Изменить размер шрифта - +
Она нашла
предлог отвести его в сторону. А я пошел за ней; я не мог отпустить ее ни на
шаг, потому что вот-вот должен был с ней расстаться и,  выйдя  из  столовой,
идти  к себе наверх, не утешаясь мыслью, как в другие вечера, что она придет
поцеловать меня. "Расскажите о вашей девочке. Сван, -- заговорила  мать.  --
Наверно,  она  уже  любит  красивые  вещи,  как ее папа". "Пойдем посидим на
веранде", -- подойдя к нам, сказал дедушка. Матери ничего не оставалось, как
прекратить разговор, но эта помеха навела ее на более  счастливую  мысль  --
так  тирания  рифмы  заставляет  хороших  поэтов достигать совершенства. "Мы
поговорим о ней наедине, -- тихо сказала она Свану. -- Только мать  способна
понять  вас.  Я  убеждена,  что  ее  мама  того  же  мнения". Мы сели вокруг
железного стола. Я  старался  не  думать  о  тоскливых  часах,  которые  мне
предстояло  провести  в одиночестве, без сна, у себя в комнате; я уговаривал
себя, что из-за этого не стоит огорчаться, потому что завтра утром я  о  них
забуду,  --  я  пытался  сосредоточиться на мыслях о будущем, которые должны
были провести меня, точно по мосту, над близкой и страшной пропастью. Однако
мое перегруженное беспокойством сознание, такое же напряженное, как взгляды,
которые я бросал на мать, было недоступно для внешних впечатлений.  Мысли  в
него  проникали,  но  так,  что  все  прекрасное или даже смешное, способное
растрогать меня или развлечь, оставалось  снаружи.  Как  больной,  отчетливо
сознавая, что ему делают операцию, благодаря обезболивающему средству ничего
при  этом  не  чувствует,  так  я,  не  испытывая ни малейшего волнения, мог
декламировать любимые стихи или  без  тени  улыбки  наблюдать  за  тем,  как
дедушка  пытается заговорить со Сваном о герцоге д'Одифре-Пакье[19]. Попытки
деда не имели успеха.

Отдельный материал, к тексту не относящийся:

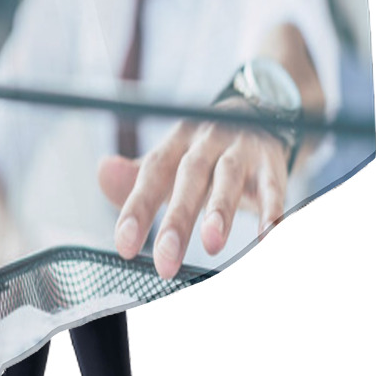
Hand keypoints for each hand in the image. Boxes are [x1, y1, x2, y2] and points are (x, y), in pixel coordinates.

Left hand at [97, 96, 289, 279]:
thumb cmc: (202, 154)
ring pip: (228, 175)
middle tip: (166, 259)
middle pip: (188, 176)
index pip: (152, 172)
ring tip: (211, 244)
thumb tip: (102, 171)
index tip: (124, 245)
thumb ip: (135, 177)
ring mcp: (240, 149)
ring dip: (220, 209)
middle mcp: (205, 141)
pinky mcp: (270, 161)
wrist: (255, 116)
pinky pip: (273, 184)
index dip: (137, 208)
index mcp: (175, 142)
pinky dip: (271, 209)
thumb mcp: (168, 162)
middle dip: (177, 218)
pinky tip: (267, 235)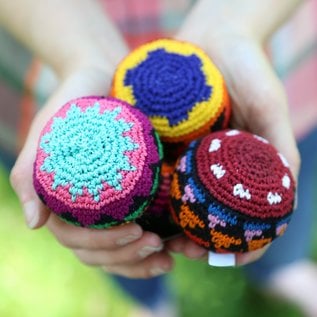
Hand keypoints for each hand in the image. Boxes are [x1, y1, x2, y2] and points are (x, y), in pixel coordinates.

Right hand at [10, 66, 173, 277]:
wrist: (99, 81)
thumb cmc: (70, 107)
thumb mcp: (45, 135)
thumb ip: (28, 176)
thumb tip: (35, 224)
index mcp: (65, 206)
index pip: (79, 242)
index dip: (105, 247)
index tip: (137, 232)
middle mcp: (88, 212)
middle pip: (103, 253)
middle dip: (130, 258)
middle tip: (158, 246)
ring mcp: (111, 207)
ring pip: (123, 249)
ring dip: (146, 261)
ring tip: (172, 255)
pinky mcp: (134, 196)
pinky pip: (146, 227)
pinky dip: (164, 242)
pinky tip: (184, 243)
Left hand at [166, 0, 300, 265]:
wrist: (212, 39)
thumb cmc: (248, 69)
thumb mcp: (269, 107)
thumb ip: (279, 149)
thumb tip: (290, 198)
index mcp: (242, 167)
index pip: (244, 218)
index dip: (238, 244)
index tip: (224, 258)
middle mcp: (215, 168)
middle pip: (207, 217)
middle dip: (197, 241)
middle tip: (180, 250)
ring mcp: (190, 158)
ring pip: (179, 202)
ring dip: (170, 225)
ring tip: (157, 237)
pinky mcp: (167, 144)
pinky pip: (158, 174)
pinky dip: (152, 194)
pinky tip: (141, 205)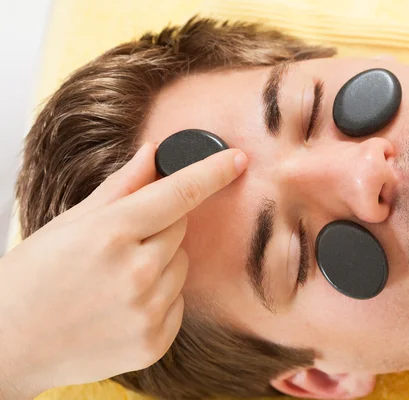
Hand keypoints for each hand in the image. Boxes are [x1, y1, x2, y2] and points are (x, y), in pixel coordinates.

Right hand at [0, 142, 246, 398]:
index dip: (213, 171)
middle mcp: (136, 273)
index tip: (238, 159)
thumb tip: (153, 153)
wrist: (8, 345)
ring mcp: (147, 311)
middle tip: (121, 244)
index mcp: (111, 233)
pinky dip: (160, 299)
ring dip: (161, 264)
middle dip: (159, 228)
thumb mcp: (70, 223)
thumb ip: (120, 186)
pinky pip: (179, 302)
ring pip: (182, 265)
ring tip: (117, 279)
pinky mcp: (153, 342)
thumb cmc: (32, 278)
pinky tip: (123, 305)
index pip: (180, 192)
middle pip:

Стоило ему задать Свану вопрос об этом  ораторе  --  и
одна из бабушкиных сестер, чей слух воспринимал вопрос дедушки как глубокое,
но  неуместное молчание, нарушить которое требовала вежливость, обратилась к
другой: "Ты знаешь. Флора, я познакомилась с молодой учительницей-шведкой, и
она  сообщила  мне  чрезвычайно  интересные  подробности  о  кооперативах  в
Скандинавских  государствах.  Надо  будет пригласить ее к нам поужинать". --
"Ну, конечно! -- ответила  Флора.  --  Я  тоже  даром  время  не  теряла.  Я
встретилась  у  Вентейля с одним широкообразованным стариком, который хорошо
знает Мобана[20],  и  Мобан  подробнейшим  образом  ему  рассказал,  как  он
работает над ролью. Чрезвычайно интересно! Оказывается, этот старик -- сосед
Вентейля,  а  я  и  не  знала.  Он  очень любезен". -- "Не у одного Вентейля
любезные соседи!" --  воскликнула  ее  сестра  Седина  голосом,  громким  от
застенчивости  и  неестественным  от преднамеренности, и при этом бросила на
Свана взгляд, который она  называла  "многозначительным".  Догадавшись,  что
Седина изъявила таким образом благодарность за асти. Флора тоже устремила на
Свана  взгляд,  выражавший  не  только признательность, но и насмешку, то ли
просто-напросто подчеркивавшую находчивость Седины, то ли показывавшую,  что
она  завидует  Свану,  так как это он вдохновил ее сестру, а быть может, она
просто не могла не поиронизировать над ним, так как  была  уверена,  что  он
чувствует  себя  сейчас  в положении подсудимого.